The sun comes up behind me as I drive west, and I could see it's reflection in the back of the car in front of me. The light was beautiful as it was filtered through the trees, fully illuminating everything in front of me but leaving things in shadow behind me. The colors are different early in the day - and everything looks fresh ad clean.

I know in only a few short months I'll be making the trip in the dark on Tuesday mornings But right now I am enjoying the beautiful light and as I drive myself down Montauk Highway I just enjoy the trip. And that's what life is all about, isn't it?

Wednesday, September 17, 2014

Walking

I finally found someone to walk with again and we've been leaving about 6am for an hour walk o the days we are both available And once again I am enjoying the early morning beauty around us.

This morning we probably a dozen deer, some very young ones. As the sun came up we saw the tops of the trees and the shaft of light beaming through branches and leaves on the eastern side.

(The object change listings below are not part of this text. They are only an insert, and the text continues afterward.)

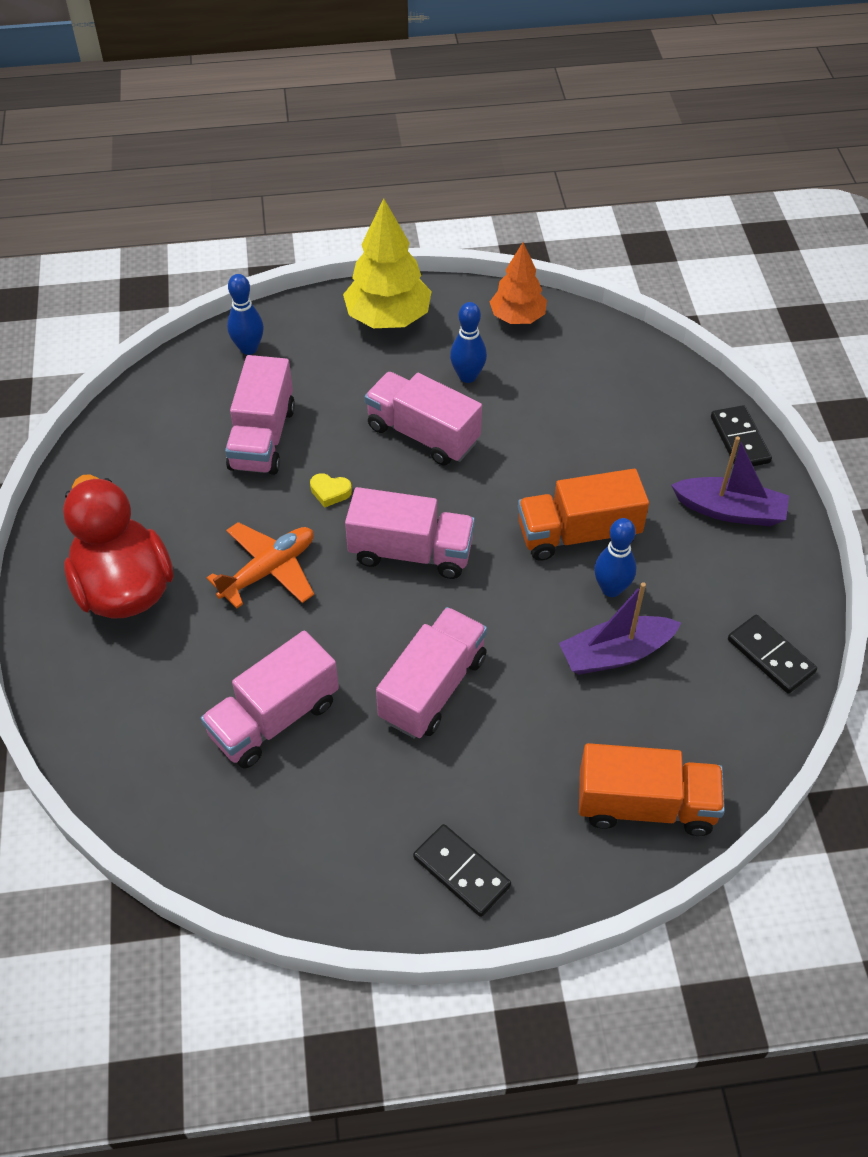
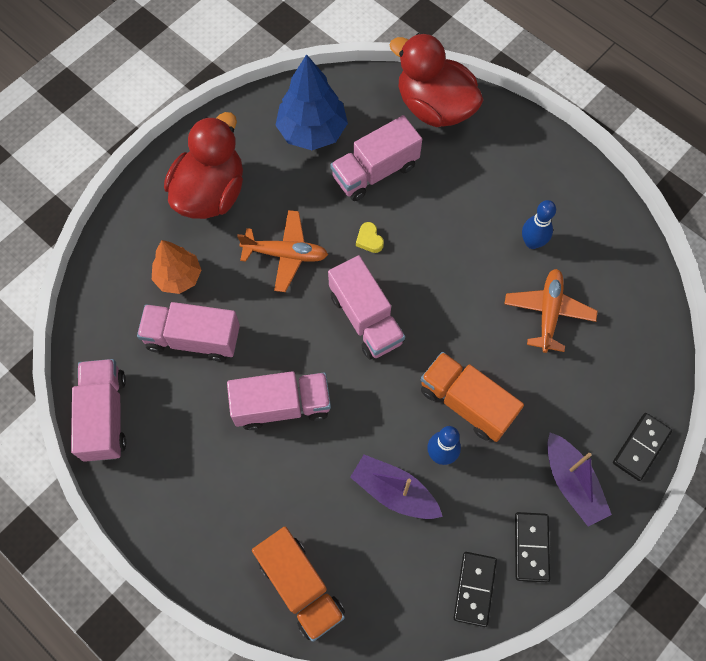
camera: 50 degrees right, 15 degrees up
blue bowling pin [227,274,264,355] -> red duck [389,33,484,127]
yellow tree [343,198,432,328] -> none
pink truck [365,372,482,466] -> pink truck moved to [71,359,126,462]
black domino [413,824,511,917] -> black domino moved to [515,512,550,582]
orange tree [490,242,547,324] -> orange tree moved to [152,240,201,294]
none -> blue tree [276,54,348,150]
none -> orange plane [505,269,598,353]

Heading down Pondview Lane we could sell the pond as we reached the Egypt Lane end, and enjoyed using the roads with little interruption from passing cars. It truly is one of the best times of the day.

I look forward to the cooler days to come, to peeling off layers as we walk and watching the leave change with the season. I do love the fall, and walking in the early morning is the perfect way to enjoy it.

Tuesday, September 16, 2014

Two

Our twin granddaughters turned two this past weekend and it give me the opportunity to again wax on about my love of two-year-olds. There is something magical about the years between two and five, when the world is one big mystery for discovering, and brains are just waiting to soak up everything they can see, smell, taste, experience around them. It's a wonderful time in life!

I wish I could remember anything from those ages, but I can't. I can however observe and after four children. lots of nieces and nephews, and now ten grandchildren, I still am in love with this age of discovery. I love hearing them use new words, and I love seeing the magical look on their faces when they suddenly figure something out for the first time. There is wonder in their eyes and curiosity in their heads as they literally careen around the world, feet often moving faster than the rest of their bodies can keep up with. They find joy in the smallest things, and comfort in strong arms and hugs. They still love to cuddle on your lap and read a story, but are happy to run away when the spirit moves them. Like I said, a magical time.

After these girls move beyond these wonderful few years we'll have only one more grandchild to experience it with, we think. Of course that could change! But if not we have been able to once again observe one of God's miracles from front row seats, and for that I'm very grateful.